I am sending you all my love and luck Debbie. Stay strong for tomorrow...

You're right, it's beyond your control honey. So I hope you're getting some sleep tonight.

I'll add this my friend. If this news is good, no-one deserved it more...things move forward as you'd hoped and dreamed, and everyone who reads this blog will be delighted for you, truly.

If the news is not so good...steel yourself. Please. Keep a little bit of armour plating ready inside and be prepared to pull it up around you. And know that it ISN'T the end of the story, and that things will go forward for you somehow.

I have everything crossed for you Debbie xxx

Michelle said...

Hi Debbie,
I truly hope and pray that you will get the news that you want, I will send out some prayers for you tonight. I am glad you are able to spend time with your mother. This is one thing that I miss dearly. My mother past away a few years ago now, but I still wish I had time to talk to her like we used to:( What ever the news is tomorrow hon, keep your head high and proud. Because I believe that we all have a purpose in life being trans. And whatever the purpose is for each of us, we must remain strong and not let the outside world crush us (God I hope I can do the same with the crap that going on in my life right now). Remember my friend, you can always call on us if you need a hand.
Hugs Michelle
P.S. Thank you again for you kind comments on my last blog.

Anonymous said...

Dear Debbie I hope things will of gone your way. I leave you with these wise quotes.


Life is a great big canvas, and you should throw all the paint on it you can.
-Danny Kaye

Just living is not enough. One must have sunshine, freedom, and a little flower.
-Hans Christian Anderson

Nothing in life is to be feared. It is only to be understood.
-Marie Curie

Once more my dear friends unto the breach.
-William Shakspeare

The minute you settle for less than you deserve, you get even less than you settled for.
- Maureen Dowd

All our dreams can come true - if we have the courage to pursue them.
- Walt Disney

The hard way is the right way
- John Alves

The beauty of the world has two edges, one of laughter, one of anguish, cutting the heart asunder.
- Virginia Woolf

Anji said...

I've read this on Tuesday morning.

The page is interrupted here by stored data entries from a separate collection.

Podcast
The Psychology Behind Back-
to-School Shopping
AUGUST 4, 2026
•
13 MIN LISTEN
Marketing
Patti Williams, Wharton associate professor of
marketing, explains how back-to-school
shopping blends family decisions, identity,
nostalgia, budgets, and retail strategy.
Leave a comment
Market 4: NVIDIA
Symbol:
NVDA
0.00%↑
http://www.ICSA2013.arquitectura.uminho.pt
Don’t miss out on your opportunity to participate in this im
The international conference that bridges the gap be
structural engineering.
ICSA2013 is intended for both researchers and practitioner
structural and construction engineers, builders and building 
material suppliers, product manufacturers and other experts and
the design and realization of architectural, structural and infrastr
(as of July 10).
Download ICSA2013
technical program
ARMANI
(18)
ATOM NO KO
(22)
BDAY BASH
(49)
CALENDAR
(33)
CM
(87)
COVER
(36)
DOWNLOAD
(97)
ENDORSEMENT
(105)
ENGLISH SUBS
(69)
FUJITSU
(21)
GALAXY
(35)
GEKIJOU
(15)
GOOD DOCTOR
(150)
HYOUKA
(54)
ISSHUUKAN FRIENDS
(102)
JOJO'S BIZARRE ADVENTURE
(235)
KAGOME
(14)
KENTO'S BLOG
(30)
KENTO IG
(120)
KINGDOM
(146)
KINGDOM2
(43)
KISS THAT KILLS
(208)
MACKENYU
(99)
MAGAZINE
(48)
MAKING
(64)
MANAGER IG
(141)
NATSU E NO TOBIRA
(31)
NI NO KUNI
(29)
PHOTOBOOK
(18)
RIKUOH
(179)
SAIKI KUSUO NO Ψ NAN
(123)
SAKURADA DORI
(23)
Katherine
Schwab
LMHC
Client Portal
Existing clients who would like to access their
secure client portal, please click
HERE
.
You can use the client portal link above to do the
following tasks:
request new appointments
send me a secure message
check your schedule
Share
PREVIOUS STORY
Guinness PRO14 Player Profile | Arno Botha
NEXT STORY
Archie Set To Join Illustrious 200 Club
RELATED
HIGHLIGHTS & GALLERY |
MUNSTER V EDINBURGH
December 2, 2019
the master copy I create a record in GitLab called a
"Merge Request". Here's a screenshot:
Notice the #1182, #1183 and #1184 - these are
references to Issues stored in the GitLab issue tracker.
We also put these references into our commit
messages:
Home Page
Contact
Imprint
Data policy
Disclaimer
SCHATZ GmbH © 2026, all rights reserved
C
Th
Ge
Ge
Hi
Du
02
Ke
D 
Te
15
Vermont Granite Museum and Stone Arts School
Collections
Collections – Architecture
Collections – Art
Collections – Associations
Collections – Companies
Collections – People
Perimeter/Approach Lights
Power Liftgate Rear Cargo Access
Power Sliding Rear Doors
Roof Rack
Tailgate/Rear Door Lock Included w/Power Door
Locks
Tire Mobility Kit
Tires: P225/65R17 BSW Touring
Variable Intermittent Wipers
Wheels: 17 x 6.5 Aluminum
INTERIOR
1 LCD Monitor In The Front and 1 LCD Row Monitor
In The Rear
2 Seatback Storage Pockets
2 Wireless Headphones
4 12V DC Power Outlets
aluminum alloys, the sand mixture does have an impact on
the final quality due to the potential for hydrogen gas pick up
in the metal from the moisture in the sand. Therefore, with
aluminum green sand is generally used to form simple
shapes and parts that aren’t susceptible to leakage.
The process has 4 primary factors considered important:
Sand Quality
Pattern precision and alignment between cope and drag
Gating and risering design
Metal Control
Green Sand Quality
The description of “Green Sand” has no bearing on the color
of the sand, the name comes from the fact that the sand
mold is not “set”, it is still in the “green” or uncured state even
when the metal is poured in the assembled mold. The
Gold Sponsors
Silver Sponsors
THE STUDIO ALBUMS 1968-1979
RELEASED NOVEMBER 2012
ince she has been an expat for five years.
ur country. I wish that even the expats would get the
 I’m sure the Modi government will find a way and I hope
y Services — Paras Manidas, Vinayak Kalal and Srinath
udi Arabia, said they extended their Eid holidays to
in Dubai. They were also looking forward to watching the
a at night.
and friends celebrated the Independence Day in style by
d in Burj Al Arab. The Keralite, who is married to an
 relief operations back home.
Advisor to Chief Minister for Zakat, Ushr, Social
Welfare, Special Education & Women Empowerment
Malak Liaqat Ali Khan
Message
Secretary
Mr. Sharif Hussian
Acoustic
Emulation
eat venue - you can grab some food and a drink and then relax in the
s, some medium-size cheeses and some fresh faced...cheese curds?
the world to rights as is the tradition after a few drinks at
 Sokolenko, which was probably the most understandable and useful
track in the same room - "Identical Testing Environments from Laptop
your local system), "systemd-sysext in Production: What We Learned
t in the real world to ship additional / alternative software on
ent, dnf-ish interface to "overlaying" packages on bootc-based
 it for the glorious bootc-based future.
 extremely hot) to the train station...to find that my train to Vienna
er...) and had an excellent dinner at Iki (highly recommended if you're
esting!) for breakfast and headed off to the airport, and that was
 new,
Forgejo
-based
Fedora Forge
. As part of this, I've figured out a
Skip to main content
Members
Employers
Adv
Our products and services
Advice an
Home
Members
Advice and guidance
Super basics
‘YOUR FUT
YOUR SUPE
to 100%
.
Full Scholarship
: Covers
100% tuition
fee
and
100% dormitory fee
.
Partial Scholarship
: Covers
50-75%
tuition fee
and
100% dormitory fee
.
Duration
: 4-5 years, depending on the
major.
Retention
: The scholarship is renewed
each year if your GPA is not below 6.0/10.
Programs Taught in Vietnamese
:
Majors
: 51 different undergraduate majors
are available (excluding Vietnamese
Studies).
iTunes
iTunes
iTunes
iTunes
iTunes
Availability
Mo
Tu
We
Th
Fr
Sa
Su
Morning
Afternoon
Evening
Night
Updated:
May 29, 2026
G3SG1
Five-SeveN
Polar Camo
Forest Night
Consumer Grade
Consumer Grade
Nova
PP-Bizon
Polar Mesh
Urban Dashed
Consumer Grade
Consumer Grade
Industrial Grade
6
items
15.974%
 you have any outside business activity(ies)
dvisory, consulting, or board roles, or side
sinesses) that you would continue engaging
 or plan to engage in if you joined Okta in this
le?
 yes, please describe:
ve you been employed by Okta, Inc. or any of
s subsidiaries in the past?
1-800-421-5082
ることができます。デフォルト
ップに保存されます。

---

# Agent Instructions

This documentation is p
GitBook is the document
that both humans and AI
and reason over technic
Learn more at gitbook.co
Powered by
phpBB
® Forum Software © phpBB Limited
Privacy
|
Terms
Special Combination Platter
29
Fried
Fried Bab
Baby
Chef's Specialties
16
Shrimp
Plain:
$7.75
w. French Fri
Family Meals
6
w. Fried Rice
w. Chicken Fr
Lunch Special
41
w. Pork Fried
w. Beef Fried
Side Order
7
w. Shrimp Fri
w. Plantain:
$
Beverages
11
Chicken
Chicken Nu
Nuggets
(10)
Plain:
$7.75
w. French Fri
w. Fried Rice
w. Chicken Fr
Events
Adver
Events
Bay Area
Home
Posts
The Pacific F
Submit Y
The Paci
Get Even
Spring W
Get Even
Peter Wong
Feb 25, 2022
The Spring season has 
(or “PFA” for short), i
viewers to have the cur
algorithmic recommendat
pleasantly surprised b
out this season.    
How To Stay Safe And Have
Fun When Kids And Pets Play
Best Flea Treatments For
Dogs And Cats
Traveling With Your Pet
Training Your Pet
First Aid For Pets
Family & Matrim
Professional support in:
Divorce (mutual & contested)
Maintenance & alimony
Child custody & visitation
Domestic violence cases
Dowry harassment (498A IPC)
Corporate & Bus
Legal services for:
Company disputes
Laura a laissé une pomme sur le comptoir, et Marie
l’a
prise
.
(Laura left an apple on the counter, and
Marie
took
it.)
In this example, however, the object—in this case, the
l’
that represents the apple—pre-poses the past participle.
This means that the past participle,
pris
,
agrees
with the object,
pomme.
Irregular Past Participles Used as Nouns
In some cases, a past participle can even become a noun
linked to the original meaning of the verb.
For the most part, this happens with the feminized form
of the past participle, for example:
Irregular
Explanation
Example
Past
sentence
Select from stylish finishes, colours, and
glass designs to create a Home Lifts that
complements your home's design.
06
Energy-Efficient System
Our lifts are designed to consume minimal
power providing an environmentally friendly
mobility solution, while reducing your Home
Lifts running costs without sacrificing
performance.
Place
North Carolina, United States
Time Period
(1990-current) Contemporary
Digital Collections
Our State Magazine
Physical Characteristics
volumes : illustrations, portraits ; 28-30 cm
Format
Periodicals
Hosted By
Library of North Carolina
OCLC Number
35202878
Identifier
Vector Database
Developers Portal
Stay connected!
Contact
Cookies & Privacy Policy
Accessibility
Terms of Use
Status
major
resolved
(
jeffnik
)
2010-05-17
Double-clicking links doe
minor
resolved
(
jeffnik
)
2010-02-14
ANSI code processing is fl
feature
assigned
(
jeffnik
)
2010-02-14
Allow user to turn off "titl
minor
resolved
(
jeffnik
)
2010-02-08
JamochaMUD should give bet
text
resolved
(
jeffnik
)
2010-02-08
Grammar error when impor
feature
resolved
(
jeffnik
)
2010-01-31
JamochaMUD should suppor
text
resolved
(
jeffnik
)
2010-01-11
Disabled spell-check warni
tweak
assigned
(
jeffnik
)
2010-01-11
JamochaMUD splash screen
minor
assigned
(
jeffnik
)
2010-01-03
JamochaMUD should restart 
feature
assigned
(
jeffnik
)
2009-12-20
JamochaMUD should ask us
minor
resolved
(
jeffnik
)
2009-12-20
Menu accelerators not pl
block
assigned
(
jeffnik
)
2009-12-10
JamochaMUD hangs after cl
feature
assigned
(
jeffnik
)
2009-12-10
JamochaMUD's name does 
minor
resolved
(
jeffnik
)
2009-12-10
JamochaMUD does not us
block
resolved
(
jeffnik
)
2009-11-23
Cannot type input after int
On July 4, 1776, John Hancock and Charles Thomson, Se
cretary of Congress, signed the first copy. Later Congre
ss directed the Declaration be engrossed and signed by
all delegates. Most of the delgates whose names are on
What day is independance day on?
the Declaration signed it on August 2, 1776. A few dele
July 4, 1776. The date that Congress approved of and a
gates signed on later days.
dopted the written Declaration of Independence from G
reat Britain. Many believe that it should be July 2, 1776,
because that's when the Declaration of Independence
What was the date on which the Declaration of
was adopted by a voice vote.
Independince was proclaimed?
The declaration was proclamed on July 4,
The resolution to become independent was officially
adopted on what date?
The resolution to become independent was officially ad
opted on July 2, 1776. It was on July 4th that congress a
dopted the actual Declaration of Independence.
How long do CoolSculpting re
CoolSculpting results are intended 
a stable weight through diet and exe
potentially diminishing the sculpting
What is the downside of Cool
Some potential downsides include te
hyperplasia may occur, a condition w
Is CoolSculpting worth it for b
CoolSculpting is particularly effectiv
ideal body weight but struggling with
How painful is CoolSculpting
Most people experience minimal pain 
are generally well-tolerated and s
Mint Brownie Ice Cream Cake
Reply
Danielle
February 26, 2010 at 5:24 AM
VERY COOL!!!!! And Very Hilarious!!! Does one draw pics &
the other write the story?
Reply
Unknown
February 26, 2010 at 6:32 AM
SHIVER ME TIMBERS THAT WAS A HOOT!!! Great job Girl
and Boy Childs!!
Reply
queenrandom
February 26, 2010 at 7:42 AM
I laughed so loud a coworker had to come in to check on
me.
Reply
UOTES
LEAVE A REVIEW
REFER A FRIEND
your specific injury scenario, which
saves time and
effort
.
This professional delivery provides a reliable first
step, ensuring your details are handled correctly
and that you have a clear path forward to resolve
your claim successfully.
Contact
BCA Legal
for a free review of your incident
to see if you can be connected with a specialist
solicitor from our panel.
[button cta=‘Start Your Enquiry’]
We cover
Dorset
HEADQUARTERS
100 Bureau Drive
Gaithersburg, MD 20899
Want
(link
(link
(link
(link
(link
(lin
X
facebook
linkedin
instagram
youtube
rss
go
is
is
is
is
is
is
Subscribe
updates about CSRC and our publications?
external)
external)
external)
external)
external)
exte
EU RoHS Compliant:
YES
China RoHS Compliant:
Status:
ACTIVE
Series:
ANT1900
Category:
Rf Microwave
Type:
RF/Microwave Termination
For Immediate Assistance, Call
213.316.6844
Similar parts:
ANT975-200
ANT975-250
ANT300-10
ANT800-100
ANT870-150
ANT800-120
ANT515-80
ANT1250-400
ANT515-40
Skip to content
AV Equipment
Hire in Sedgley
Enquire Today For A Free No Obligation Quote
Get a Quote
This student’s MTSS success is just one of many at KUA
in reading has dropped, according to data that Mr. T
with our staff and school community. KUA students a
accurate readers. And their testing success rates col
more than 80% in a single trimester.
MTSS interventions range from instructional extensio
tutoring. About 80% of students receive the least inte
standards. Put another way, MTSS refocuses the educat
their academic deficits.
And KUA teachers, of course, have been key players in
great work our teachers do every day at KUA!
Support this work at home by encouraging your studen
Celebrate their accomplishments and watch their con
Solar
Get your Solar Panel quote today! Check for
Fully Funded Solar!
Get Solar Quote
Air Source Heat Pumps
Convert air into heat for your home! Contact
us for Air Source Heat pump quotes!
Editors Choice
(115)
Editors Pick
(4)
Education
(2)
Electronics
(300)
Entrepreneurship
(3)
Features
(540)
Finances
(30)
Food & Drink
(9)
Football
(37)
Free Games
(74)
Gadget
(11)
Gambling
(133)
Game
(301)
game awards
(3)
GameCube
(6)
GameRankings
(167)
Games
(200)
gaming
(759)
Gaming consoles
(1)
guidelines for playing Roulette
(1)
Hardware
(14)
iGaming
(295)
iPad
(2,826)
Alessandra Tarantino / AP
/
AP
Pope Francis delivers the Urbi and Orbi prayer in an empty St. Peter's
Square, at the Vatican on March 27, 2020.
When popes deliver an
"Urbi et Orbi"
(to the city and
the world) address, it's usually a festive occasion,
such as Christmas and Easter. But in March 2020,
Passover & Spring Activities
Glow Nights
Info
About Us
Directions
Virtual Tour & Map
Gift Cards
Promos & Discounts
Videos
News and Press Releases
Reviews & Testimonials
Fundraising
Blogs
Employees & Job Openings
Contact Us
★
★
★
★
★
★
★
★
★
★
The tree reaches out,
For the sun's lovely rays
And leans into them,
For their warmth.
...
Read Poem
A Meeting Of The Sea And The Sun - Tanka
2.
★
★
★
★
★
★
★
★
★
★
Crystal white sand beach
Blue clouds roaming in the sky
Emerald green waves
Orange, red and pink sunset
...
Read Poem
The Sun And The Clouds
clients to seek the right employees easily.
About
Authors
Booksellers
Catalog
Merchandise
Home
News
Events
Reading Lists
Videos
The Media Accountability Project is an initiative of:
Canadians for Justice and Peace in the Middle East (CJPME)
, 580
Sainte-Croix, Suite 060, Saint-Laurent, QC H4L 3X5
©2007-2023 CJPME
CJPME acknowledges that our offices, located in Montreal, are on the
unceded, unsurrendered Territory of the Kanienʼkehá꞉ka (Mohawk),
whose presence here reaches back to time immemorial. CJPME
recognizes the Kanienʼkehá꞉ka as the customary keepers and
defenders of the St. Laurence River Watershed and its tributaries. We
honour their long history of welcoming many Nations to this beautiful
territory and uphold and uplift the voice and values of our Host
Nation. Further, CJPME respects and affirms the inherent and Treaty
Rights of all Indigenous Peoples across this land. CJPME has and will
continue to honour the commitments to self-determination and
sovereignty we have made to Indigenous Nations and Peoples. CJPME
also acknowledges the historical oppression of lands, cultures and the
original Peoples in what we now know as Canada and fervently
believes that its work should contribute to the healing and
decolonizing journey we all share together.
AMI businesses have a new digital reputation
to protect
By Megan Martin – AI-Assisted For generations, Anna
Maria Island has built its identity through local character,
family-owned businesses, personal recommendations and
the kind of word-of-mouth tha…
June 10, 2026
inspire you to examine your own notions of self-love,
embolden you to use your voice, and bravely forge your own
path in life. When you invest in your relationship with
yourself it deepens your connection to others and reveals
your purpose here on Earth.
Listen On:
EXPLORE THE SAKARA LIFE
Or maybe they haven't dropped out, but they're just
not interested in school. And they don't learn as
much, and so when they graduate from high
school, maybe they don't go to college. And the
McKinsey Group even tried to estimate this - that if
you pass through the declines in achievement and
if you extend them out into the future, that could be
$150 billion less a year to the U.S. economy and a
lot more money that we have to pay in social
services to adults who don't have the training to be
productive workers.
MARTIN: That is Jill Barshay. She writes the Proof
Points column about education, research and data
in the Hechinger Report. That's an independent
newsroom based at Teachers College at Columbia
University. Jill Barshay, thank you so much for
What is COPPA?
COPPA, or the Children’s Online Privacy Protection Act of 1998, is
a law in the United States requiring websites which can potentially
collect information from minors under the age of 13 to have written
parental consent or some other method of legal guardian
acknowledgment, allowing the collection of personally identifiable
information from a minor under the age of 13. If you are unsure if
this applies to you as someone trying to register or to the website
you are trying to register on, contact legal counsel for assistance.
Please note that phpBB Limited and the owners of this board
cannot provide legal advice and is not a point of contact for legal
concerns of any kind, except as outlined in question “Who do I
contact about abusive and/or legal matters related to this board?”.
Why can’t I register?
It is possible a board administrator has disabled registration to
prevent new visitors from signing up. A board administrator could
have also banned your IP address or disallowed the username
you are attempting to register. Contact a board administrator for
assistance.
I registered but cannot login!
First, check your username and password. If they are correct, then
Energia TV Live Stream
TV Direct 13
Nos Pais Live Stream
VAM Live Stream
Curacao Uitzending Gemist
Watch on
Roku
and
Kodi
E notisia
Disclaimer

I hope you managed to sleep a lttle. I'll be thinking of you all day.

You will find your way through the maze.

I love the Danny Kaye quote

Lucie G said...

I do agree with that has been said above. I will be thinking of you. Best wishes.

Debbie K said...

Bless all of you
I feel strangely calm this morning. Only upon reading your kind words did an emotion filled hiatus rise up in me.
There are some poor loves who do not even dare sleep for fear of never seeing another dawn.
I cannot run from my lions anymore I have to look them in the eye, but before I do I am going to do my morning volunteer session at the hospital. My dear Mum has had a far worse night than I have & it is that guilt I feel which weighs so heavy.
Thanks again for your kind thoughts.